Background The bacterium Salmonella enterica serovar Typhi causes typhoid fever, which is typically associated with fever and abdominal pain. An outbreak of typhoid fever in Malawi-Mozambique in 2009 was notable for a high proportion of neurologic illness. Objective Describe neurologic features complicating typhoid fever during an outbreak in Malawi-Mozambique Methods Persons meeting a clinical case definition were identified through surveillance, with laboratory confirmation of typhoid by antibody testing or blood/stool culture. We gathered demographic and clinical information, examined patients, and evaluated a subset of patients 11 months after onset. A sample of persons with and without neurologic signs was tested for vitamin B6 and B12 levels and urinary thiocyanate. Results Between March – November 2009, 303 cases of typhoid fever were identified. Forty (13%) persons had objective neurologic findings, including 14 confirmed by culture/serology; 27 (68%) were hospitalized, and 5 (13%) died.
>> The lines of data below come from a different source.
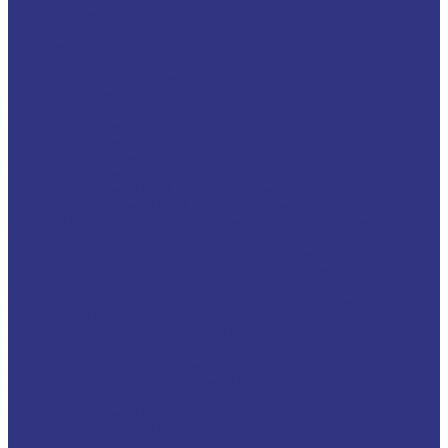
Турбинные масла
Масла для текстильных машин
Белые масла
Масла-теплоносители
Электроизоляционные масла
Цилиндровые масла
Смазочно-охлаждающие жидкости (СОЖ)
Для обработки металлов резанием
Водосмешиваемые
Неводосмешиваемые
Для обработки металлов давлением
Водосмешиваемые СОЖ для обработ металлов давлением
Неводосмешиваемые СОЖ для обработ металлов давлением
Твердые составы для обработки металлов давлением
Разделит составы для горячей обработки металлов давл
Водосмеш. графит составы для горячей штамповки
Неводосмеш. графит составы для горячей штамповки
Водосмеш. безграфит. составы для горячей штамповки
Разделительные составы для литья под давлением
Средства по уходу за СОЖ
Очистители и антикоррозионные составы
Очистители
Очистители водосмешиваемые
Очистители неводосмешиваемые (на основе растворителей)
Антикоррозионные составы
Водосмешиваемые антикоррозионные составы
Масляные и восковые антикоррозионные составы
Пластичные смазки и пасты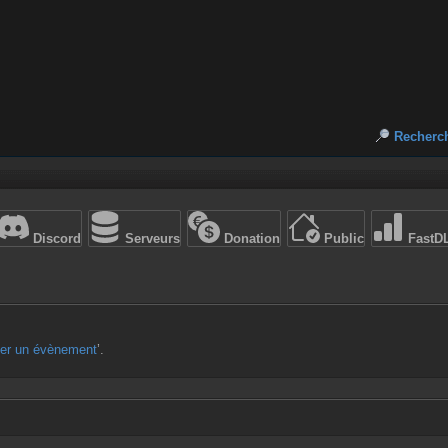
Recherc
Discord
Serveurs
Donation
Public
FastD
ter un évènement
’.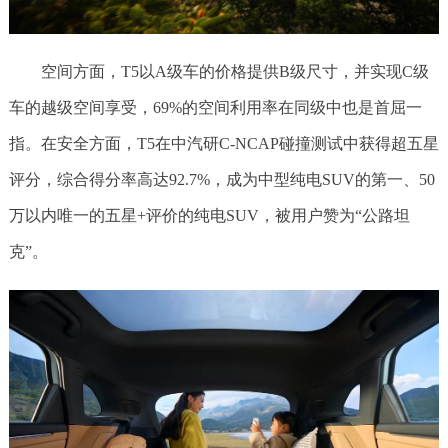
空间方面，T5以A级车的价格提供B级尺寸，并实现C级
车的越级空间享受，69%的空间利用率在同级中也是首屈一
指。在安全方面，T5在中汽研C-NCAP碰撞测试中获得超五星
评分，综合得分率高达92.7%，成为中型纯电SUV的第一、50
万以内唯一的五星+评价的纯电SUV，被用户赞为“公路坦
克”。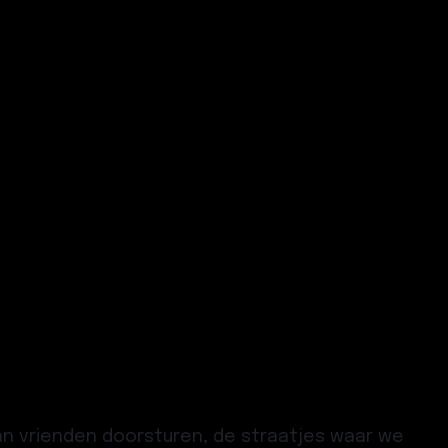
aan vrienden doorsturen, de straatjes waar we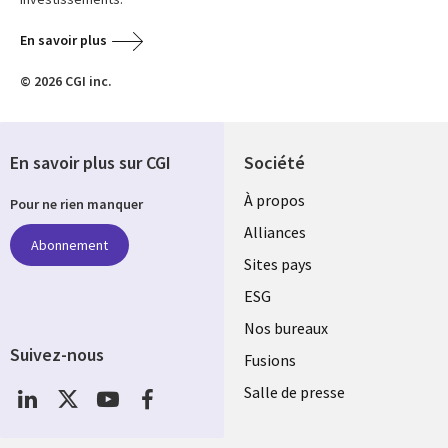
En savoir plus
© 2026 CGI inc.
En savoir plus sur CGI
Société
À propos
Pour ne rien manquer
Alliances
Abonnement
Sites pays
ESG
Nos bureaux
Suivez-nous
Fusions
Social
Salle de presse
Media
Global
Seventeen (43%) had a constellation of upper motor neuron findings, including hyperreflexia, spasticity, or sustained ankle clonus. Other neurologic features included ataxia (22, 55%), parkinsonism (8, 20%), and tremors (4, 10%). Brain MRI of 3 (ages 5, 7, and 18 years) demonstrated cerebral atrophy but no other abnormalities. Of 13 patients re-evaluated 11 months later, 11 recovered completely, and 2 had persistent hyperreflexia and ataxia. Vitamin B6 levels were markedly low in typhoid fever patients both with and without neurologic signs. Conclusions Neurologic signs may complicate typhoid fever, and the diagnosis should be considered in persons with acute febrile neurologic illness in endemic areas.